CSC 724 Paper review - Vaibhav Singh, vsingh7 (pdf)
January 21, 2019
Summary
The paper presents ways to extract signatures from a system to identify whether a particular system state is similar to a pre-observed state. This allows owners to draw parallels between different system states, and between different sites of the same distributed system, to better diagnose problems.
The paper does this by collecting the system’s metrics of merit (say, average transaction time), and low level metrics like CPU usage, to cluster seemingly different incidents together and present a ”syndrome” of a group of problems.
Description
The algorithm presented in the paper assumes a set of reference metrics (throughput, response time), and a corresponding set of thresholds, which together form the Service Level Objective or SLOs for the system.

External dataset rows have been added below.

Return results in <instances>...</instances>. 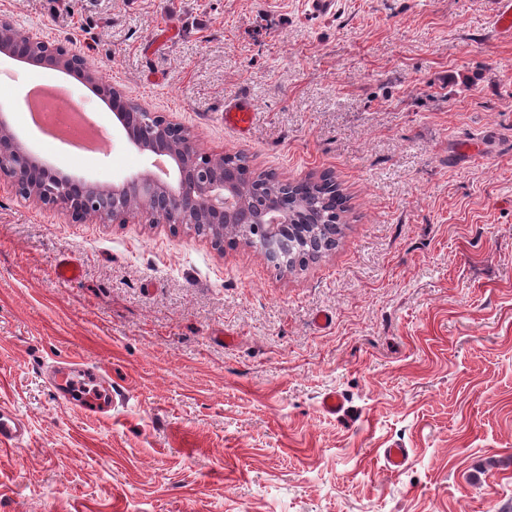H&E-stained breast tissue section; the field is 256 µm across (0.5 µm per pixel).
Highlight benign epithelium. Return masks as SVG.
<instances>
[{
  "label": "benign epithelium",
  "instance_id": "1",
  "mask_svg": "<svg viewBox=\"0 0 512 512\" xmlns=\"http://www.w3.org/2000/svg\"><path fill=\"white\" fill-rule=\"evenodd\" d=\"M0 55L33 63L48 62L78 75L90 89L112 99L116 133L152 158L160 173L144 171L112 184L77 180L44 163L0 116V180L35 207L55 210L71 224H147L188 226L224 249V225L248 224L255 243L269 261L288 254L294 233L304 224L288 223V190L281 200L255 216L244 206L249 183L224 171V154L201 151L197 136L164 112H151L129 100L106 81L87 55L68 40L40 37L0 16Z\"/></svg>",
  "mask_w": 512,
  "mask_h": 512
}]
</instances>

The paper uses automated (L1 norm k-median and L2 norm k-means) clustering to group together SLO violations (by finding out instances where SLO metric deviations were more than the corresponding threshold) and figure out a collection of metrics which together forms the syndrome (or symptom) of the problem.

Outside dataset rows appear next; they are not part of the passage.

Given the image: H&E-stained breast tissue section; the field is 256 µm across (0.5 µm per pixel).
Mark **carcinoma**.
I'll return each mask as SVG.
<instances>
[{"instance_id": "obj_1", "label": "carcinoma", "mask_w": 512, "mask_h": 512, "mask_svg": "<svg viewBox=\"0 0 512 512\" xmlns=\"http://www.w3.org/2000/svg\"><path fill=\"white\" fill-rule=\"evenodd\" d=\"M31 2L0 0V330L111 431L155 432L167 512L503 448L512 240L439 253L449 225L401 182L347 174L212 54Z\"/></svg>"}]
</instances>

The signatures are constructed by picking a subset of models from an ensemble, which historically had high accuracy in determining SLO state. The models are then segregated based on whether they were ”abnormal” or ”normal” during periods of SLO violations.
A single metric alone (for ex, in a model created using naive Bayes) is insufficient to predict patterns of SLO violations. however, a small number of (mutually dependent) metrics are enough to predict SLO violations.
Strong Points
The paper is arguably the first attempt at attempting to propose a technique for constructing the appropriate representation of states in a system, and evaluating its efficacy.
The paper is (apparently) the first paper to automate generating system representation states and facilitating syndrome identification and incidence clustering.
Weak Points
The paper might not be very helpful in root causing an issue to a particular new faulty state in the system, for example, a code bug with memory leaks causing high memory usage in the system.
A clustering based algorithm is good for ”catch-all” problems, where apparently similar issues can be clubbed in one group, but even for old issues the paper might be too generic for any real root causing.
Improvement
The paper’s ideas of capturing and indexing faults in the system should be complemented by a more ”hands-on” approach of say, running static and dynamic analysis to catch problem areas in code.